Text passage:
-------------------------
The digital media business is evolving so fast that the roles for people are changing very quickly. In some cases, people have migrated to adjacent industries. Others have so closely tracked the transformation of media into a technology business that they now essentially work for tech companies. And a few have left media and advertising altogether. Here are some recent examples:
Embracing technology. As the media business relentlessly transforms itself into a technology business, entrepreneurs are evolving their companies accordingly. Chris Cunningham, CEO of appssavvy, pivoted his company and has now launched adtivity, a native ad platform for publishers. Likewise, Andy Monfried, CEO of Lotame, shed his profitable ad network business in order to focus on building a SaaS platform.
Creating new revenue streams. Media companies themselves are also changing. Some are looking for new ways—beyond advertising—to make money. Last year Glam Media acquired Ning, the SaaS-based social networking platform. Thrillist, the media business targeted to men, now derives more than half its revenue from its ecommerce unit, Jack Threads.
-------------------------
Supplied entries:
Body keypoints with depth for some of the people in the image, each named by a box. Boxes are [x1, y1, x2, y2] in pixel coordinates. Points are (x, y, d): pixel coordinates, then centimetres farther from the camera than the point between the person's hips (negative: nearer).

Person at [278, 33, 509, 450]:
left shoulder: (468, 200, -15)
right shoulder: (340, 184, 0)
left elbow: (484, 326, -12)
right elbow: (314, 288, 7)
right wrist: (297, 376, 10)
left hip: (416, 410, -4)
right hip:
-------------------------
Required tasks:
- 1) Reproduce everything from "The digital media" down to "a SaaS platform." in the digital media passage.
- 2) In the digital media passage, what did Glam Media acquire last year?

Results of the exercise:
- 1)
The digital media business is evolving so fast that the roles for people are changing very quickly. In some cases, people have migrated to adjacent industries. Others have so closely tracked the transformation of media into a technology business that they now essentially work for tech companies. And a few have left media and advertising altogether. Here are some recent examples:
Embracing technology. As the media business relentlessly transforms itself into a technology business, entrepreneurs are evolving their companies accordingly. Chris Cunningham, CEO of appssavvy, pivoted his company and has now launched adtivity, a native ad platform for publishers. Likewise, Andy Monfried, CEO of Lotame, shed his profitable ad network business in order to focus on building a SaaS platform.

- 2) Ning, the SaaS-based social networking platform.